В 1881 году Берч неожиданно закрыл свое дело и сменил профессию, не распространяясь о причинах, побудивших его к этому. Молчал и его врач, старина Дэвис, теперь уже почивший в бозе. Считалось, что болезнь Берча явилась следствием пережитого шока – в результате несчастного случая он оказался заперт в склепе на кладбище Пек-Уолли, где провел девять часов и выбрался откуда лишь с превеликим трудом. Все это чистая правда, но были в этой истории и другие, более мрачные подробности; как-то Берч, будучи мертвецки пьян, поведал мне о них. Думаю, он рассказал мне всю правду потому, что я был его врачом, к тому же после смерти Дэвиса его неодолимо тянуло поделиться с кем-нибудь еще.
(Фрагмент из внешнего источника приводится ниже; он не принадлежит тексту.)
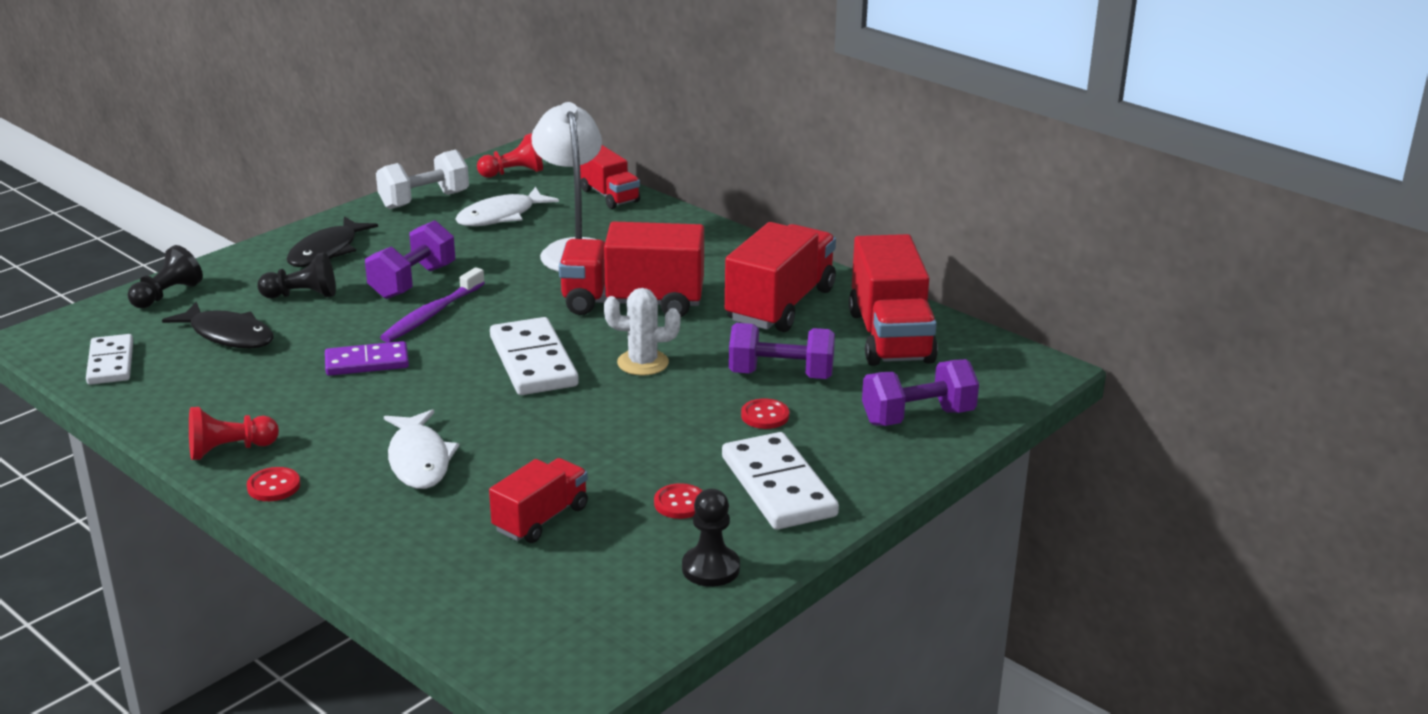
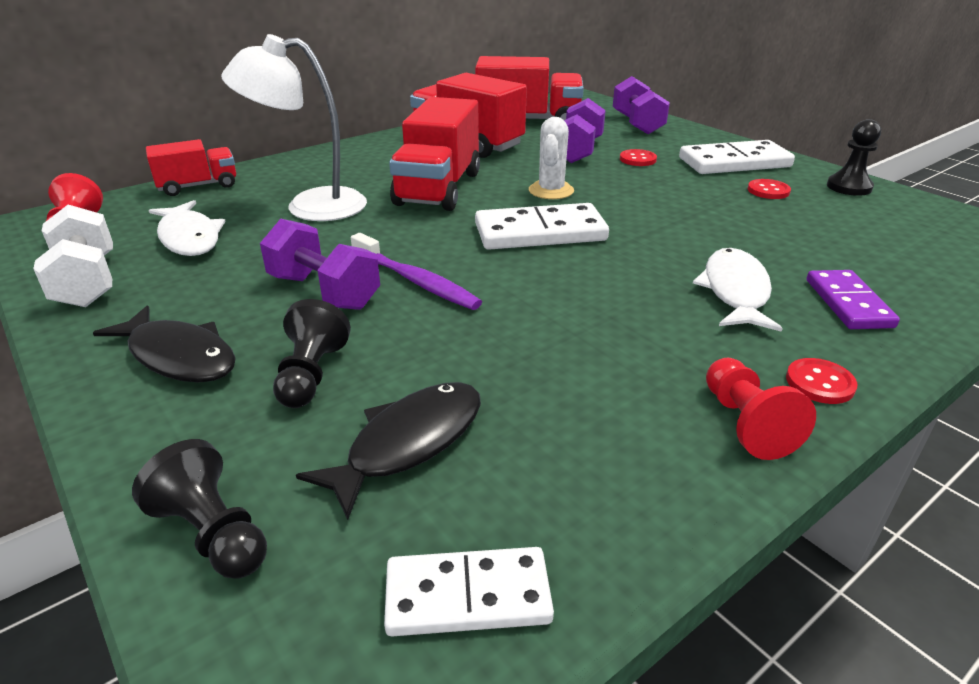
camera: 80 degrees left, 5 degrees up
(367, 362) = (523, 322): purple domino -> purple domino (848, 303)
(419, 460) = (735, 291): white fish -> white fish turned 75 degrees counterclockwise
(541, 519) = (814, 239): red truck -> none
Ведь он был старый холостяк – ни родных, ни близких.
До 1881 года Берч оставался деревенским гробовщиком, но даже среди людей этой профессии выделялся своей черствостью и примитивностью. Качество его работы оставляло желать лучшего и сегодня никого бы уже не удовлетворило, по крайней мере в городах, но думаю, что и жители Пек-Уолли содрогнулись бы, узнай они, как бессовестно ловчит этот мастер ритуальных услуг, когда ему заказывают дорогую обивку, невидную на дне гроба, или с каким небрежением укладывает покойников в их последнее пристанище. Нет сомнений, Берч был неряшлив, равнодушен к людскому горю, никуда не годился в профессиональном отношении, и все же, мне кажется, он не был злым человеком. Просто он был от природы груб – туповатый, ленивый, жадный, что и привело впоследствии к несчастью, которого могло бы и не случиться. У него напрочь отсутствовало воображение, которое не позволяет рядовому обывателю, получившему хоть какое-то воспитание, выходить за общепринятые рамки приличия в своем поведении.
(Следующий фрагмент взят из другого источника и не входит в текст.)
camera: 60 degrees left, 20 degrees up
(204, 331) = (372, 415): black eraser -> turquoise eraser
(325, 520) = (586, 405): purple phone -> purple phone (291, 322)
Я не мастер рассказывать истории и поэтому не знаю, с чего начать свое повествование. Может, всего уместнее начать с того холодного декабря 1880 года, когда земля промерзла до такой степени, что могильщики поняли: до весны им не выкопать ни одной могилы. Деревушка, к счастью, была небольшая, умирали не часто, и потому все клиенты Берча могли найти себе временный приют в старом общем склепе. Наш гробовщик от холодной погоды вовсе разленился и, кажется, превзошел в халатности самого себя. Еще никогда не сбывал он таких утлых и нескладных гробов и совсем не обращал внимания на проржавевший засов склепа, дверцей которого он то и дело хлопал с вызывающей небрежностью.
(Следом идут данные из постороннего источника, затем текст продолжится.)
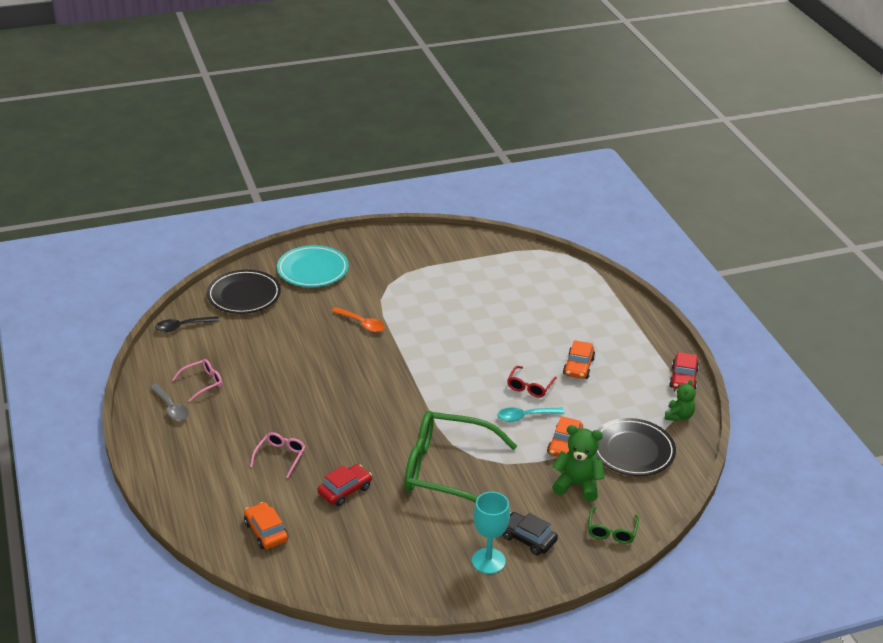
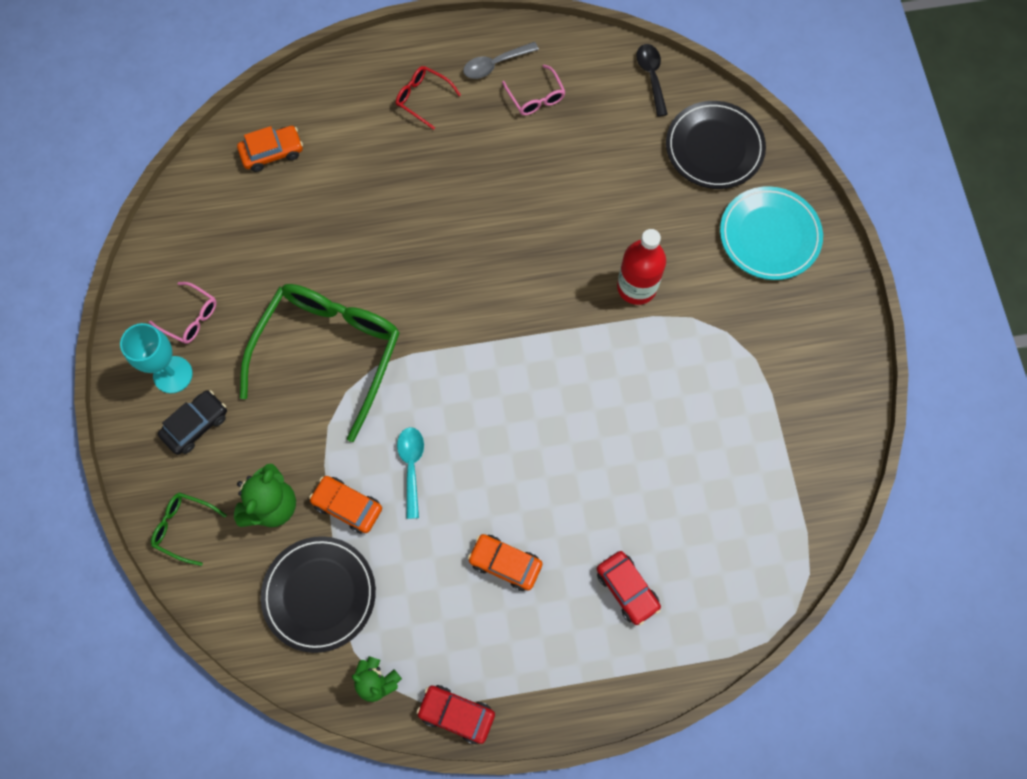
camera: 100 degrees right, 35 degrees up
(280, 456) = (389, 173): pink glasses -> pink glasses (190, 318)
(345, 490) = (319, 236): red car -> red car (627, 589)
(362, 324) = (636, 287): orange spoon -> red bottle
(530, 387) = (471, 485): red glasses -> red glasses (423, 98)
Наконец пришла весна, и для девятерых умолкших навеки заложников зимы, терпеливо ждавших в склепе часа своего упокоения, были выкопаны могилы. Берч, хоть и не любивший хлопот, связанных с погребением мертвецов, все же одним ненастным апрельским днем начал перевозить гробы, но прекратил работу еще до полудня по причине сильного дождя, беспокоившего лошадь. Он успел доставить к месту вечного приюта одного лишь Дариуса Пека, девяностолетнего старца, чья могила была недалеко от склепа. Берч решил, что перевезет остальных завтра, начав с низкорослого Мэтью Феннера, чья могила также была неподалеку, но проканителился целых три дня, вплоть до пятнадцатого – до Страстной пятницы. Лишенный всяких предрассудков, он не побоялся работать в святой день, хотя впоследствии его никакими силами нельзя было заставить чем-либо в такие дни заниматься. События того вечера, несомненно, очень его изменили.